Une invitation à regarder au-delà des lancements

L’industrie spatiale commerciale a encore tendance à définir le progrès par la cadence des lancements, la taille des fusées et le volume de déploiement. Une nouvelle feuille de route présentée dans SpaceNews soutient que cette vision est trop étroite et que la prochaine contrainte à la croissance est de plus en plus orbitale, et non terrestre. La réponse proposée est une économie espace à espace, ou S2S, centrée sur le service aux satellites, la consolidation des ressources déjà en orbite et la fabrication d’infrastructures plus près de leur lieu d’utilisation.

L’argument part d’un constat pratique : ce sont les satellites, et non les fusées, qui génèrent la majeure partie de la valeur de l’économie spatiale actuelle. Pourtant, le nombre d’objets actifs en orbite terrestre basse augmente rapidement, l’article indiquant que le total double tous les deux ans. Ce rythme crée une congestion qu’une simple hausse des lancements ne peut pas résoudre.

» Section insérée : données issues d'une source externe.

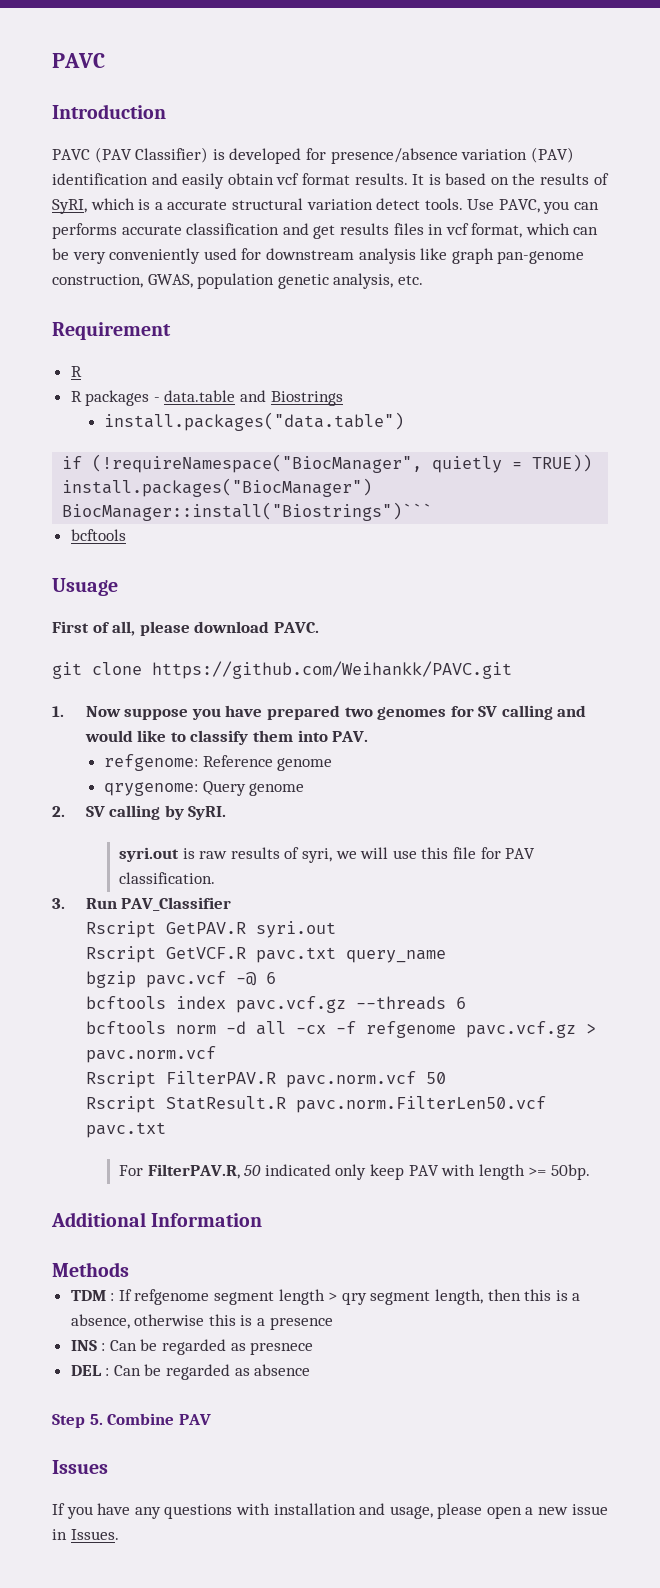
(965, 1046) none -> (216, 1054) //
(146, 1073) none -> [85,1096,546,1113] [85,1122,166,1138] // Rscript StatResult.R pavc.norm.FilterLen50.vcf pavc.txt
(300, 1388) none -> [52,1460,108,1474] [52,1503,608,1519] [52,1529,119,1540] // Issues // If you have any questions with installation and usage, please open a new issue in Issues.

La congestion orbitale comme problème économique

À mesure que le trafic augmente, les satellites doivent effectuer davantage de manœuvres pour éviter les collisions. Ces manœuvres consomment du propergol, augmentent les coûts d’exploitation et raccourcissent la durée de vie des missions. Il en résulte une inefficacité cumulative. Plus il faut brûler de carburant pour le maintien à poste, plus il faut remplacer les satellites, plus il faut lancer de nouvelles unités pour reconstituer les constellations, et plus on abandonne de matériel en fin de vie.

La réponse dominante actuelle consiste à désorbiter les satellites une fois leur mission achevée. La feuille de route soutient que cela détruit du matériel et des minéraux critiques qui ont déjà absorbé le coût du lancement. Dans cette logique, la congestion orbitale n’est pas seulement une question de débris ou de sécurité. C’est aussi un problème de gestion des ressources créé par le fait de traiter l’environnement spatial comme une chaîne logistique à sens unique.

Le modèle S2S proposé en trois volets

  • Capture, service et transport pour le ravitaillement, la logistique et la réparation.
  • Recyclage de satellites pour consolider les débris et transformer les matériaux en matières premières.
  • Fabrication en orbite pour construire de nouveaux équipements à partir de matériaux orbitaux.